I've been using both VMWare Server and Virtual Server 2005 for quite a while now, and while each has strengths and annoyances, I like VS2005 better, mostly because I've written a bunch of PowerShell cmdlets to manage it. However, I needed to deploy a few 64-bit Longhorn images this week, and because VS doesn't yet support 64-bit guest VMs, I had to go back to VMWare.
Trammel runs our test lab, and he provisioned a couple of 64-bit images for me running on VMWare Server. I hooked up the WS2008 RC0 ISO image and installed without any difficulty (other than dealing with the impossibly bad KVM virtualization when the VMWare Tools aren't installed in the image).

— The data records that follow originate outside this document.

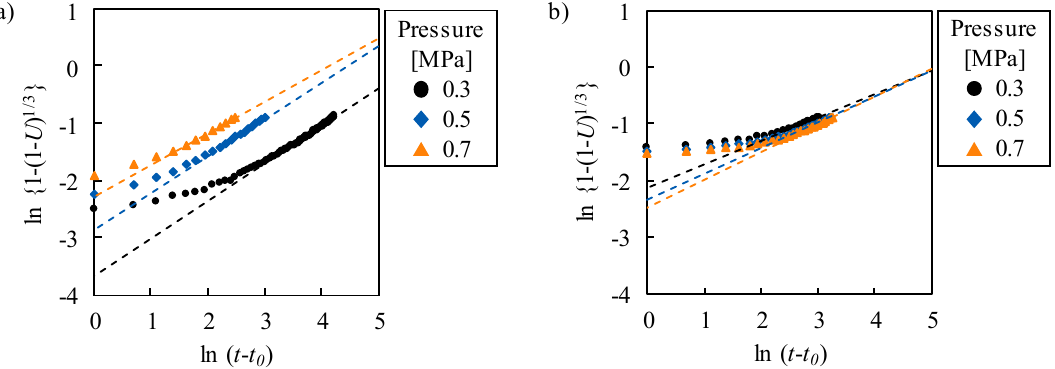
Figure 4. Relationship between swelling / shrinkage completion ratio and time during ( a ) absorption and ( b ) discharge. The dashed lines represent approximate straight lines at U > 0.5.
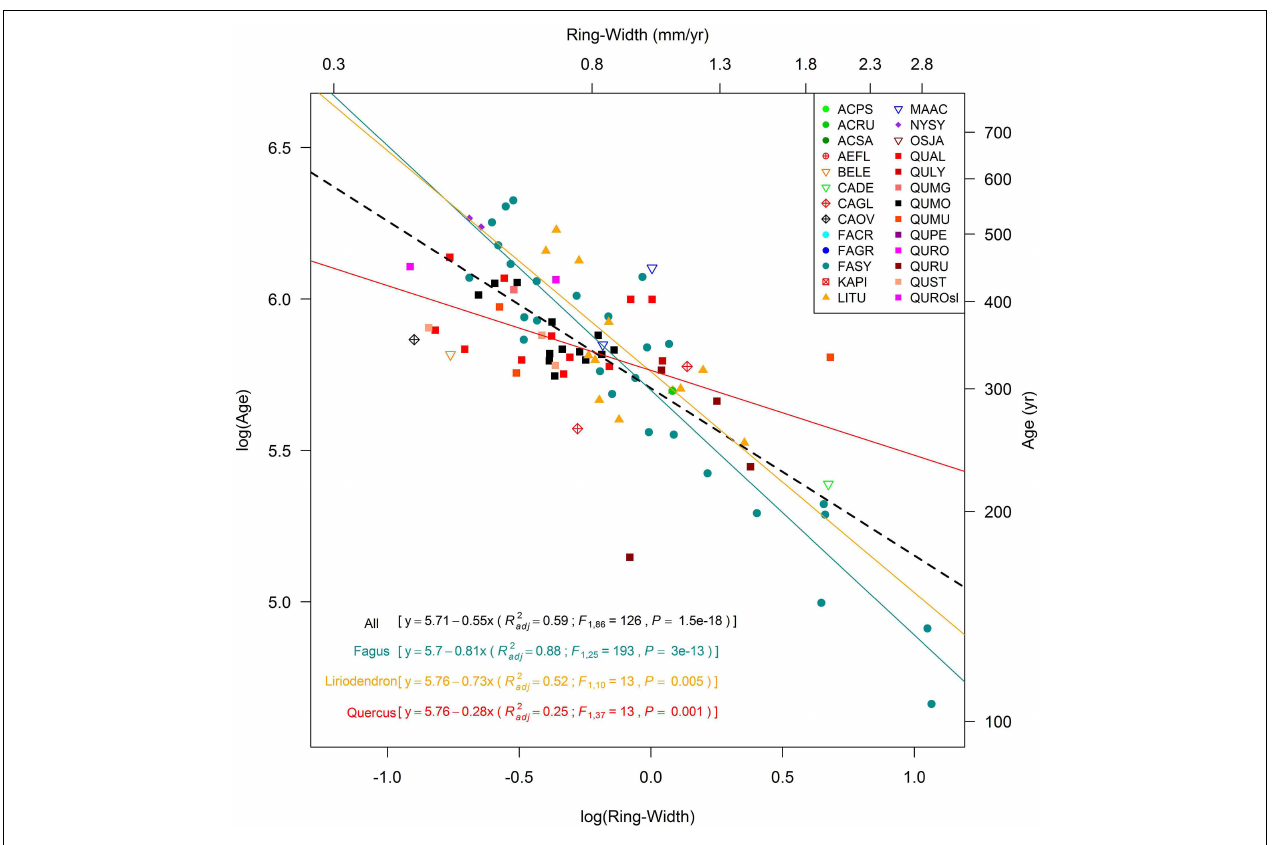
FIGURE 3 | Relationships between the age of the oldest deciduous tree within each temperate old-growth forest and its mean ring-width. Values are represented using log-transformed scales, regression lines were developed for all sites together and separately for the main genera (within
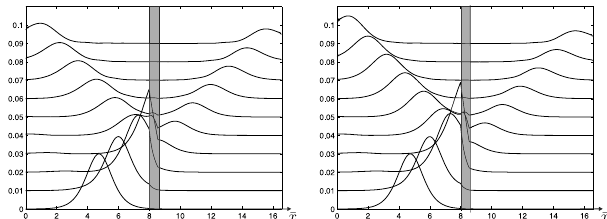
Fig. 5. Surface elevation ¯ η( ¯ x, ¯ t) at subsequent times t 0 = 0 < t 1 < ... < t 10 = 7s. Every following curve is shifted upwards to give a 3-dimensional impression. Left: K 1 = 0 . 95, K 2 = 1, K 3 =0.95cms − 1 , right: K 1 = 0 . 7, K 2 = 0 . 75, K 3 =0.7cms − 1 . All three layers are of the same thicknesses.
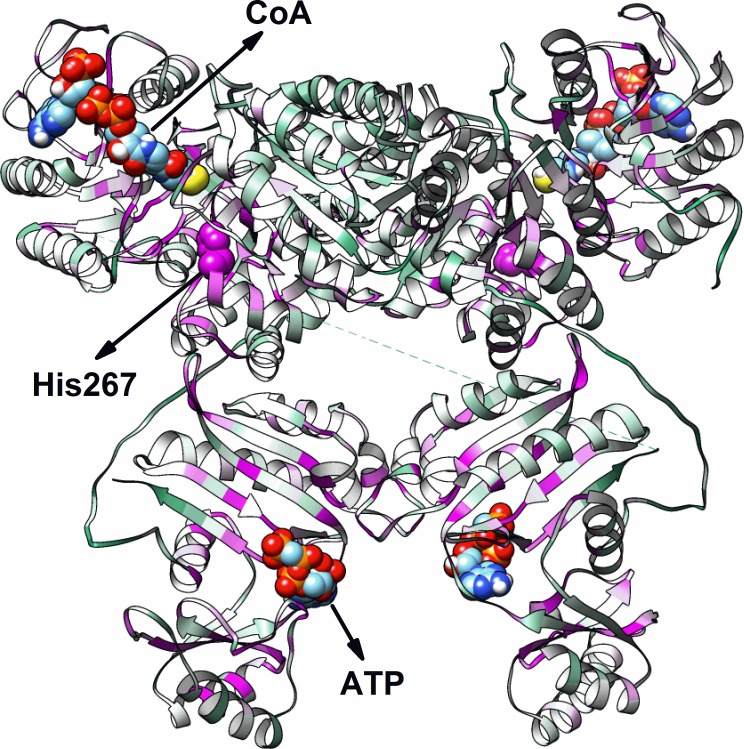
FCS1 homology model.N-terminal is composed by a Rossmann-like fold domain (CoA binding domain) followed by two domains with a flavodoxin-like fold, while the C-terminal corresponding to an ATP-grasp fold where is localized the ATP-binding site. CoA and ATP molecules are indicated in the figure and represented by colored spheres. The conserved residue His267 is represented by pink spheres. Structural distribution of conservation. Conservation degrees were converted into color gradients: pink—highly conserved (> 90%); white—partially conserved; green—little conserved (< 10%). Highly conserved residues (pink) are concentrated around the CoA and ATP molecules as well as around the conserved residue His267.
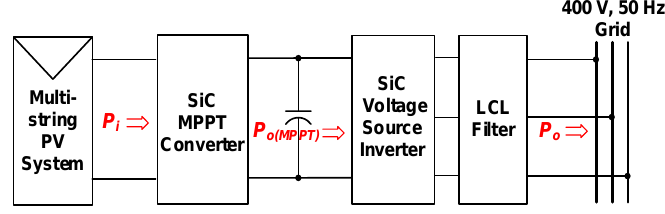
Figure 29. Definition of power components for efficiency calculations. P i is calculated from the measured v pv ( av ) and i pv ( av ) data. P o ( MPPT ) is calculated from the measured v dc ( av ) and i dc ( av ) data. Measuring instruments are Tektronix MSO3034 oscilloscope together with its moving average filters, Tektronix P5205A high voltage differential probe, Tektronix TCP404XL current probe, Tektronix TCPA300 current probe amplifier, and Fluke 80i-110s current probe for i dc . P o is measured by Hioki Power Analyzer PW3198. Instantaneous values v pv , i pv , v dc and i dc are as defined in Figure 3 before averaging for steady-state operation.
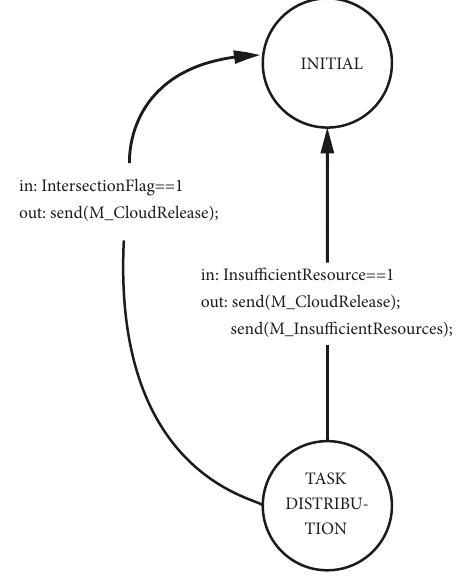
Figure 6: Transition from RESOURCE REQUEST to DISTRIBUTION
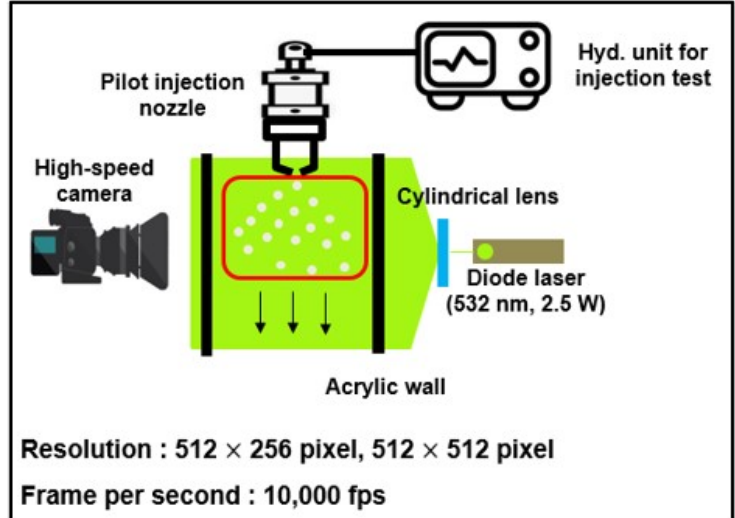
Figure 4. Schematic of experimental setup for simulation validation.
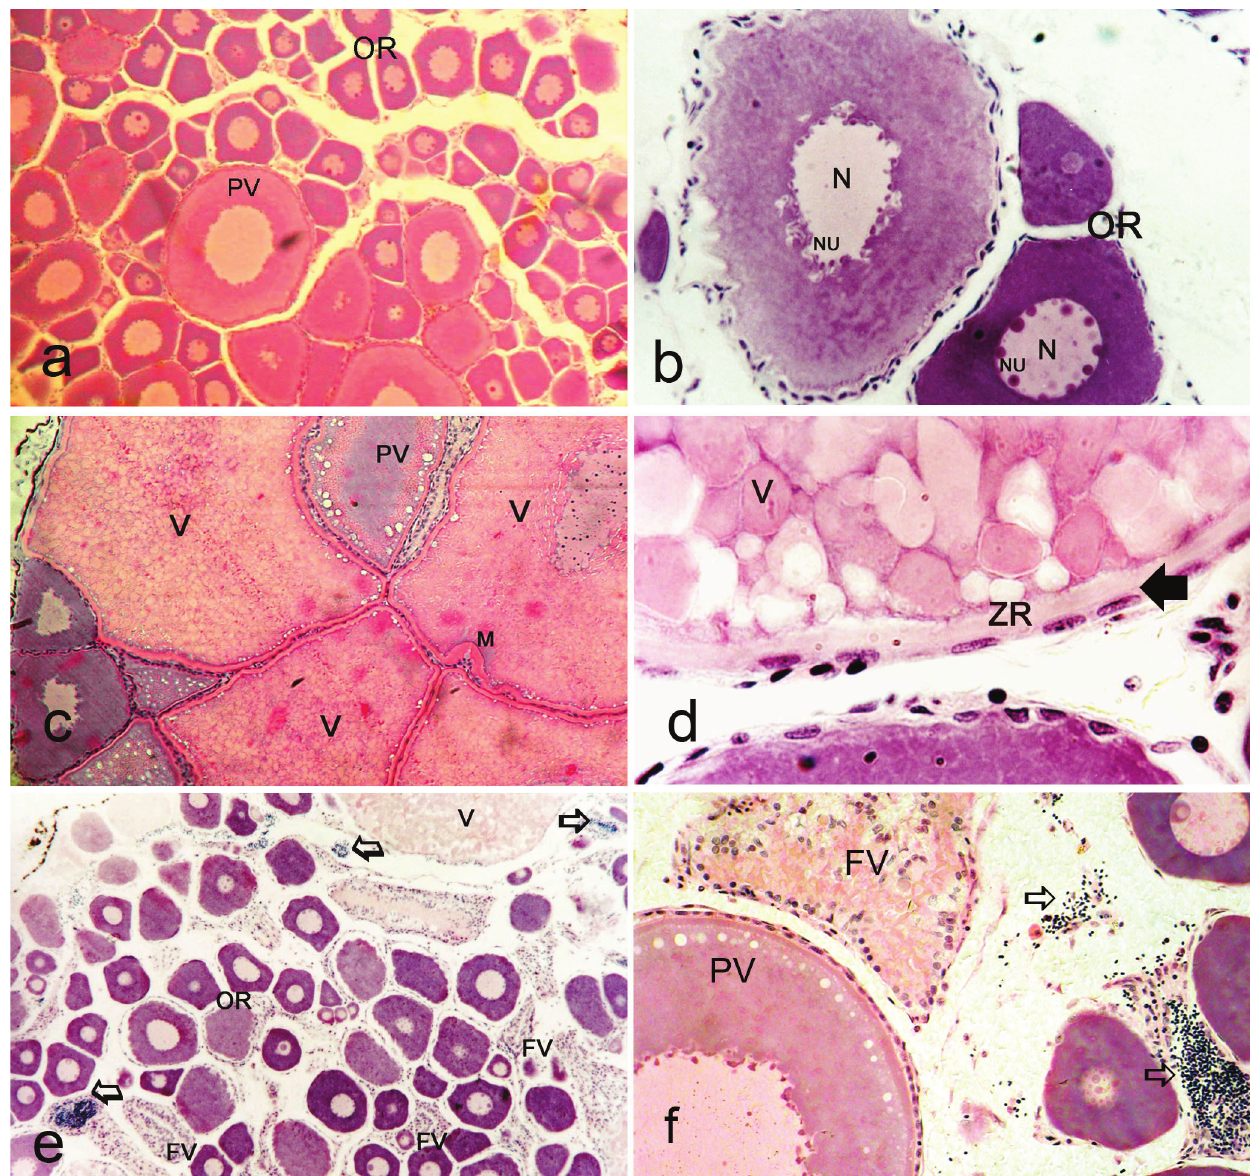
Fig. 1. Histology of ovaries of Compsura heterura at different stages of maturation: maturing ( a , b ), mature ( c , d ) and semi- spent ( e , f ). Black arrow - follicular cells, EZ and white arrow - spermatozoa, FV - post-ovulatory follicles, M - micropile, N - nucleus, NU - nucleolus, OR - early primary growth oocytes, PV - Previtellogenic oocytes, V - vitellogenic oocyte, ZR - radiate zone. Magnification 10x ( a , e ), 20x ( b , c ), 100x ( d , f not significant, for males (r = 0.2531; p = 0.4041) as was well as for females (r = -0.0137; p = 0.9644).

But when it came time to configure the networking in the VM, there were no NICs to be found, even though there was one configured for the VM.
I spent about half the day trying to get the problem sorted out.
The trick is: BEFORE you install WS2008, edit the VMWare configuration file for your VM and add the following line:
Ethernet0.virtualDev = "e1000"
Then start the VM and install WS2008. WS2008 will then detect the NIC properly. I don't know what the issue is, but I guess that VMWare can present different kinds of virtual NICs to the OS, and the "e1000" NIC is something that WS2008 recognizes.
If you do this AFTER you've installed WS2008, it won't work. Not sure why that should be the case, either, but there it is.